PROBLEM TO WORK ON
Search the entries below for the string "Commerce" and copy the lines that hold it.

ENTRIES SHOWN
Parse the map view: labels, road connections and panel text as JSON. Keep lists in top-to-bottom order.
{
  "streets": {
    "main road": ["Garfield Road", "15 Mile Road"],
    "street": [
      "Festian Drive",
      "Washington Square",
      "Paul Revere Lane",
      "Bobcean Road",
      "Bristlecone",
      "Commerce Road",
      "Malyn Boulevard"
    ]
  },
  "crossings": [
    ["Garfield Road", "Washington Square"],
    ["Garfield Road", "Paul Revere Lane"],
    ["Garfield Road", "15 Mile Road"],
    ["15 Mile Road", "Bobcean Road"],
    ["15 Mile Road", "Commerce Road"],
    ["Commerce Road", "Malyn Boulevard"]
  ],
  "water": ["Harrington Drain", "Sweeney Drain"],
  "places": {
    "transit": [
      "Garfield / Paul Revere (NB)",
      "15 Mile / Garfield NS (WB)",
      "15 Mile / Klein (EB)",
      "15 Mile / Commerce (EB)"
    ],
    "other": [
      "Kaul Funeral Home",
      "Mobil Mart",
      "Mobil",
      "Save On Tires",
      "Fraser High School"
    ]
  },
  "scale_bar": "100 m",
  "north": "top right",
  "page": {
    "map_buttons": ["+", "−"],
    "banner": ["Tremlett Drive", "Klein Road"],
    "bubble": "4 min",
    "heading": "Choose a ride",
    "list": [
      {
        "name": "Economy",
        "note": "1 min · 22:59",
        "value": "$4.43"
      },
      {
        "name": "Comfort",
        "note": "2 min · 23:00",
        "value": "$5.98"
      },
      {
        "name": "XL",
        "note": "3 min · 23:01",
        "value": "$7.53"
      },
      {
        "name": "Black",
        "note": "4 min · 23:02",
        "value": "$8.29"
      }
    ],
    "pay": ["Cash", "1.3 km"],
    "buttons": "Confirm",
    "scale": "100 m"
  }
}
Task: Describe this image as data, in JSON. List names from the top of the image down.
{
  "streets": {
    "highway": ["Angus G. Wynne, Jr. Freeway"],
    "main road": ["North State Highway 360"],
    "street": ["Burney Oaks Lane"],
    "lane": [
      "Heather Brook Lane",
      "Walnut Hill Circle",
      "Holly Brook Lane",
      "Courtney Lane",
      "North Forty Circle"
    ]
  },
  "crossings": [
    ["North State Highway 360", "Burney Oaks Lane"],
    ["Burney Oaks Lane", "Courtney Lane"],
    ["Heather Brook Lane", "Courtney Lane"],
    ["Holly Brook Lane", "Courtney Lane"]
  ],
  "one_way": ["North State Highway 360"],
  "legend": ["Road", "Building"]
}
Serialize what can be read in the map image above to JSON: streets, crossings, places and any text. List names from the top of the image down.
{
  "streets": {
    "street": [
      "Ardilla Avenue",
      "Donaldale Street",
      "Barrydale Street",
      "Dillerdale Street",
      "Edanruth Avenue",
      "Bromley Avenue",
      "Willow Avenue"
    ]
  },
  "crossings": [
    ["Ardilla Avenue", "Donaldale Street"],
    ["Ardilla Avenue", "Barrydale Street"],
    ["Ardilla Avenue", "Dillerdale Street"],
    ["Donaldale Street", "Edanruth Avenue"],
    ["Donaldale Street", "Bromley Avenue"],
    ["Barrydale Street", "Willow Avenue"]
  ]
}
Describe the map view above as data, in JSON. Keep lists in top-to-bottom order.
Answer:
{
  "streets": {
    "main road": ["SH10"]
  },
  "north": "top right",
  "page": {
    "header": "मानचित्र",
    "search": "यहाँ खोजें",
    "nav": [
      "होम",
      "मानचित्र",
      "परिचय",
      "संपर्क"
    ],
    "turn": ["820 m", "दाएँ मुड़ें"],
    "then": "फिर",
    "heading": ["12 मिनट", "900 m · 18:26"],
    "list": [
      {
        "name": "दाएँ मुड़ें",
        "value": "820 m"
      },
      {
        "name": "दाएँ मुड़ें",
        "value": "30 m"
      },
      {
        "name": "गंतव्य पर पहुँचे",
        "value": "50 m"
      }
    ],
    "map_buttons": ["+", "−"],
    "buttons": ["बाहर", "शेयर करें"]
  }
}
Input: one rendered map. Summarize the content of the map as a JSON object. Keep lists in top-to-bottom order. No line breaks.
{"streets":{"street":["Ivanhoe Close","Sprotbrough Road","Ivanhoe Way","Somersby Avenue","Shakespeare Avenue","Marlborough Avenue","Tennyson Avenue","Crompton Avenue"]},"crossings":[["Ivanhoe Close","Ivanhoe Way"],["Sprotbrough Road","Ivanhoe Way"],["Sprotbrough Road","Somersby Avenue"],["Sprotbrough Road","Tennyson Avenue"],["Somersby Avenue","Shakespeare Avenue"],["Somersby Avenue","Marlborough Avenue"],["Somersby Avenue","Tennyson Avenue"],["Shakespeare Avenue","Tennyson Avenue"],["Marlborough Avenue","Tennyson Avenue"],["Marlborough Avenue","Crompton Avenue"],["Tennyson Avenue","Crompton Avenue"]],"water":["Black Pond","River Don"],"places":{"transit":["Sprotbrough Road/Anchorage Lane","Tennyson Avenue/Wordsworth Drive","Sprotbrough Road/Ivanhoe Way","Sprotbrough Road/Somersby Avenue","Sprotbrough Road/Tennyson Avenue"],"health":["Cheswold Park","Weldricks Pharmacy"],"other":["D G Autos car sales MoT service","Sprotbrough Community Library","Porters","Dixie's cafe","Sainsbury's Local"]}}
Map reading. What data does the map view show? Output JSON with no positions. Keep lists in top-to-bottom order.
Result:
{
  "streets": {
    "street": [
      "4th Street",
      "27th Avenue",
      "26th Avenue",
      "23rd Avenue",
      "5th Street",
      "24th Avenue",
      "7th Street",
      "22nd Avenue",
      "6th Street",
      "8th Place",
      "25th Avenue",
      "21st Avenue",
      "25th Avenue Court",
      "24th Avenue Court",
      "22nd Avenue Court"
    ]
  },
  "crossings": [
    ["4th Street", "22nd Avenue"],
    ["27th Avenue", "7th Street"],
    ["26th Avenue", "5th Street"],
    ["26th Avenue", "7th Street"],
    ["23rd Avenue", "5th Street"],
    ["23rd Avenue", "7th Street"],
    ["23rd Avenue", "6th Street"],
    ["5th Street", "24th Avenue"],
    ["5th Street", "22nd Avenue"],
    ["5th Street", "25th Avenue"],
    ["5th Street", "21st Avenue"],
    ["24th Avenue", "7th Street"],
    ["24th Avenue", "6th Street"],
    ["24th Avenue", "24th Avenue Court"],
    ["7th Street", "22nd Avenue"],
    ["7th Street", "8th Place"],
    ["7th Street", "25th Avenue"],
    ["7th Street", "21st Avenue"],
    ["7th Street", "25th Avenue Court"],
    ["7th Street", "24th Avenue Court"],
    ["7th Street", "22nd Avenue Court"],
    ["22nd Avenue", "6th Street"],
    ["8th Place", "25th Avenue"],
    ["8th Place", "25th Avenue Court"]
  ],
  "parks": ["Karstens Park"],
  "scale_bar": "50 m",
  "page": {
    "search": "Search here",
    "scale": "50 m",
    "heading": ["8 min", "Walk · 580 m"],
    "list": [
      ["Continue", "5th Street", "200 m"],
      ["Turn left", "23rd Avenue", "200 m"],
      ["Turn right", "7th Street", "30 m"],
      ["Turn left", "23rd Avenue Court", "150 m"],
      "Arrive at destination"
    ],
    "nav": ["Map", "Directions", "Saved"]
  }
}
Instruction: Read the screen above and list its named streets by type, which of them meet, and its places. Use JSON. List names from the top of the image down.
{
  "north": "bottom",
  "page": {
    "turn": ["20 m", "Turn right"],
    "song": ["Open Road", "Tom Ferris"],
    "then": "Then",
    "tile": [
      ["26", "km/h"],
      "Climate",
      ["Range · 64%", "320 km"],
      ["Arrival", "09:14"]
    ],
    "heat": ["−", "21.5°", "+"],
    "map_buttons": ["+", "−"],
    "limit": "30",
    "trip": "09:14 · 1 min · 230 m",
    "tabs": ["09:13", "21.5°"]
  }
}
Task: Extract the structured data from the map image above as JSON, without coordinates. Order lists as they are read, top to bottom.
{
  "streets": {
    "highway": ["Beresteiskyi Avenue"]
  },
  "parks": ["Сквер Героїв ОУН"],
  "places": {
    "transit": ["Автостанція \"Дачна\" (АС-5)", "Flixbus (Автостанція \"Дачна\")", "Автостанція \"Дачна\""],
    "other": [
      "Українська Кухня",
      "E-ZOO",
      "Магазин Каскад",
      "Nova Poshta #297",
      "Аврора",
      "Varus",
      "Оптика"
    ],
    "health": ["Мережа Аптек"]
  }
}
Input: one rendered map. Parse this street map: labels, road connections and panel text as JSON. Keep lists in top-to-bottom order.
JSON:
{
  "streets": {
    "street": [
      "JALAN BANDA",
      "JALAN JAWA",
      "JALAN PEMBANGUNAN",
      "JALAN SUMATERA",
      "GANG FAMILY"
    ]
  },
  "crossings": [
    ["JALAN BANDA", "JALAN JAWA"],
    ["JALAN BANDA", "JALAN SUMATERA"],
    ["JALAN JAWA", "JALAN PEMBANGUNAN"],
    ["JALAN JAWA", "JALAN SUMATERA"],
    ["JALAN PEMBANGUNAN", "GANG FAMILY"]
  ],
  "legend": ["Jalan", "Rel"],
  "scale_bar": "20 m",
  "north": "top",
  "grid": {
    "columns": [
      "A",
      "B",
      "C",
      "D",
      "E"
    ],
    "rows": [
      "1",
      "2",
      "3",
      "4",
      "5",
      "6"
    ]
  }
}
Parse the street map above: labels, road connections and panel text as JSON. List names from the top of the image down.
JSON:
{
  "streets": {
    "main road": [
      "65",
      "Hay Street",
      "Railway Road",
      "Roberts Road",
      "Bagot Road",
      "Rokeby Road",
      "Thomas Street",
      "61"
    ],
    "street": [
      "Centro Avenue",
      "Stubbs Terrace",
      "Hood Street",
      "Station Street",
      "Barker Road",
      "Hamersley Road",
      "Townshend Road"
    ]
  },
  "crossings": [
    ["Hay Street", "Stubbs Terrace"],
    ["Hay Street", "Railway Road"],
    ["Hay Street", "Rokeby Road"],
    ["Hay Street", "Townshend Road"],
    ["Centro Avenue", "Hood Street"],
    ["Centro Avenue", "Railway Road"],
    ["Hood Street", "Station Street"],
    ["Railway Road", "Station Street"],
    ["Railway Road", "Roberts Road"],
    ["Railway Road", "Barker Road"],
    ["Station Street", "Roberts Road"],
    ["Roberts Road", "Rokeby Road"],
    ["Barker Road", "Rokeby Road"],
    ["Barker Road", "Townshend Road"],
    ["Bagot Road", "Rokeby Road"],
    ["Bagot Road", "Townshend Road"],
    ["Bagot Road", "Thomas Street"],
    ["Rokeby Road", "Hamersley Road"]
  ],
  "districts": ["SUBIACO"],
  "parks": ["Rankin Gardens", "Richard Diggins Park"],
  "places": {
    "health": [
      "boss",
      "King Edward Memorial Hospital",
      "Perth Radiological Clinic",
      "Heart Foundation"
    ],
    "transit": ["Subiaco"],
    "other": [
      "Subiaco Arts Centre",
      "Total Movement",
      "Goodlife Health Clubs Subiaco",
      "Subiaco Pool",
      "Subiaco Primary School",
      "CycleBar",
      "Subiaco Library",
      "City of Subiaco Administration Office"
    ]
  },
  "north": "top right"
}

RESPONSE AREA
      "Commerce Road",
    ["15 Mile Road", "Commerce Road"],
    ["Commerce Road", "Malyn Boulevard"]
      "15 Mile / Commerce (EB)"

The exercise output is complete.